Stored data entries:
________________________

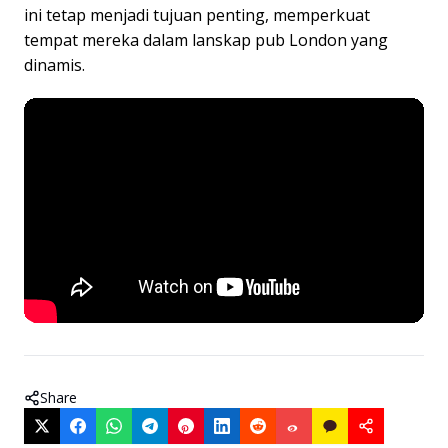
ini tetap menjadi tujuan penting, memperkuat
tempat mereka dalam lanskap pub London yang
dinamis.
Share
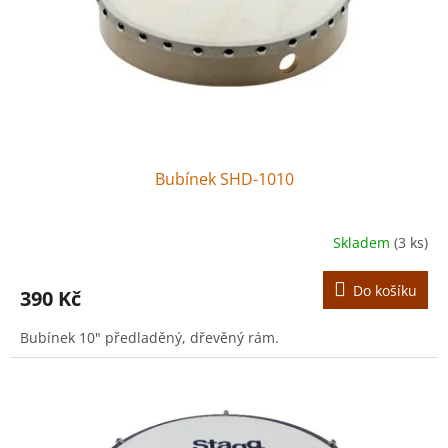
o
d
u
k
t
ů
Bubínek SHD-1010
Skladem
(3 ks)
Do košíku
390 Kč
Bubínek 10" předladěný, dřevěný rám.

________________________

What the task requires: Reproduce every line above containing "Bubínek".

Exercise solution:
Bubínek SHD-1010
Bubínek 10" předladěný, dřevěný rám.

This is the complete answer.